My thought actually was always to use MicroSD to store the macros and the conversion tables. Here's why:

If they are stored as a simple text file, that is saved to a specific place, the firmware can just read it and load up the table on the fly. But it would also SERIOUSLY ease the difficulty of a layout modification program that could be deployed alongside. It may even be possible to use the MS provided keyboard layout tool to read and write that file, assuming we can get an output file that is parsable.

So the user could create whatever layout they want, and all they have to do to try it out is to unplug and replug the teensy after defining and saving it.

Macros, replacements, etc. could all be done the same way, though I see replacements as being a bit of a bad idea, in that it would, by necessity, increase complexity considerably. Having to backspace in a system-independent way to erase it, replacing it with new text, only when it shows up on it's own, or in a specific way...it could get pretty complicated pretty quickly. For instance, is "lol" in Lola something that should be expanded, or not? We would have to handle it only when it sees 'space l o l space', and even then, it may be more complicated than I'm seeing.
_ _ _ _ _ _ _
*What you will do*
A: Decide whether each statement below agrees with the keyboard firmware post, answering yes or no and quoting the words of the post that settle it. (i) The writer proposes keeping the macros and conversion tables on MicroSD. (ii) The writer considers replacements a simple feature to add. (iii) To try a new layout, the user must reflash the firmware.
B: According to the keyboard firmware post, in what case would "lol" be handled for expansion?
C: Carry on writing the keyboard firmware post from its final sentence.
_ _ _ _ _ _ _
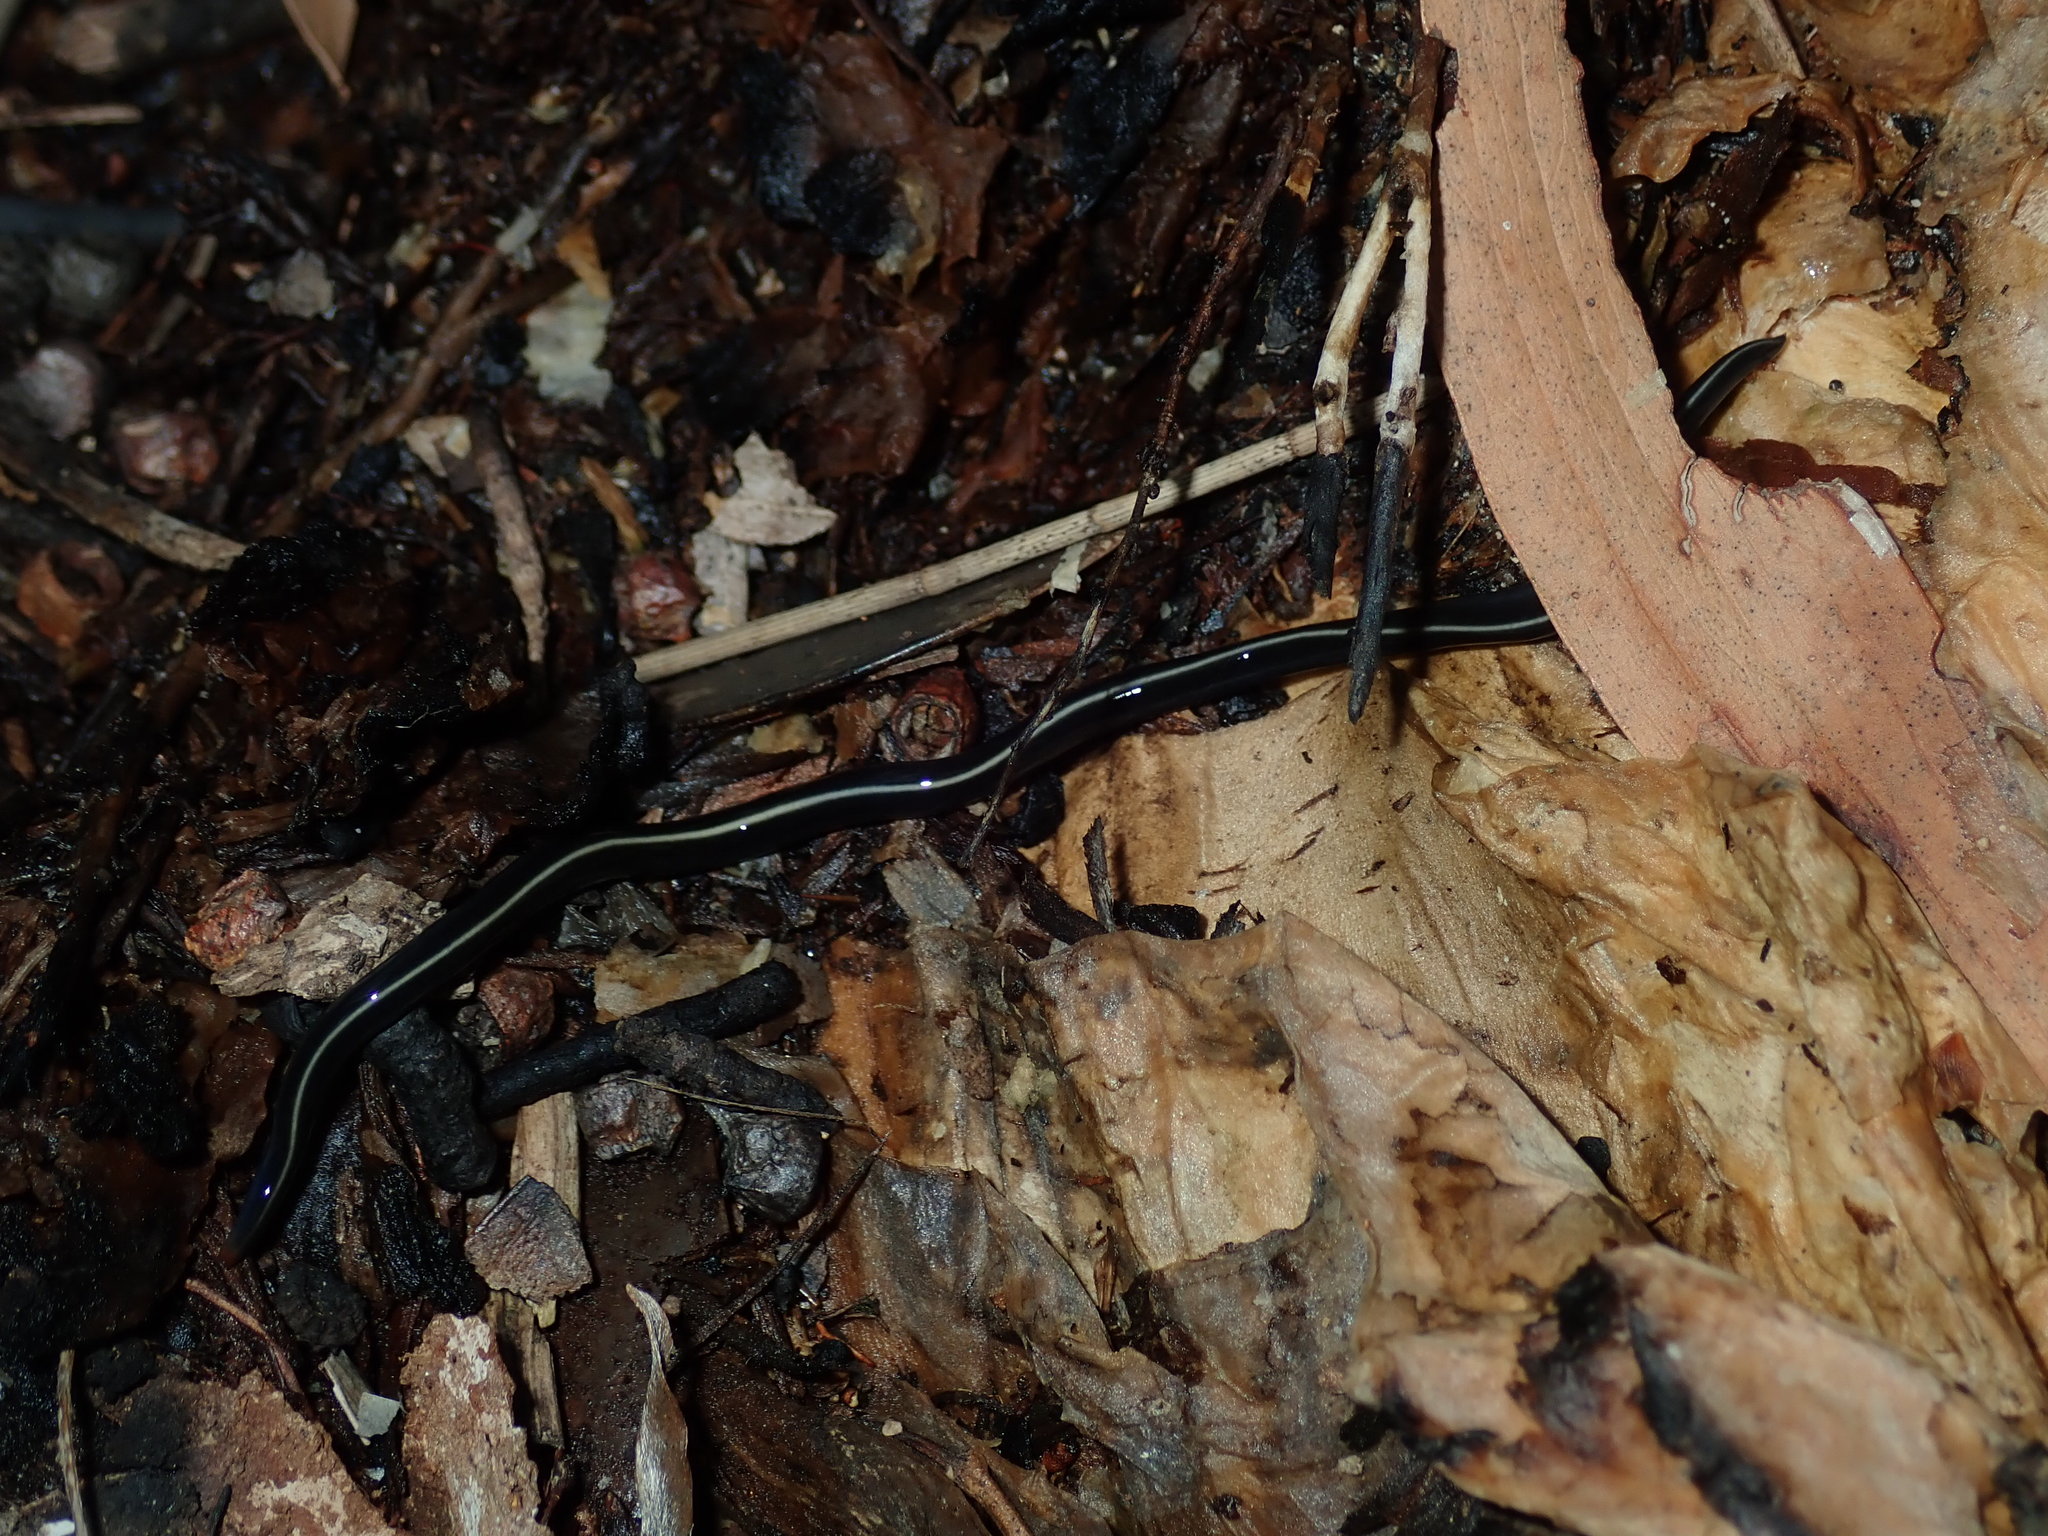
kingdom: Animalia
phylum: Platyhelminthes
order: Tricladida
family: Geoplanidae
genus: Caenoplana
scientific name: Caenoplana coerulea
_ _ _ _ _ _ _
*Task-by-task results*
A:
(i) Yes: "My thought actually was always to use MicroSD to store the macros and the conversion tables."
(ii) No: "though I see replacements as being a bit of a bad idea, in that it would, by necessity, increase complexity considerably."
(iii) No: "all they have to do to try it out is to unplug and replug the teensy after defining and saving it."

B: Only when the system sees 'space l o l space'.

C:
I think we should definitely NOT include a key logger. As it is, being allowed to hook this thing up to even semi-secure systems is unlikely. If someone finds out there is a keylogger in it, as well, even if it only captures from our keyboard, it will NEVER be approved.

That last is also why the code DEFINITELY needs to be available. If we can't provide it to the IT security group, some of us won't be able to use it.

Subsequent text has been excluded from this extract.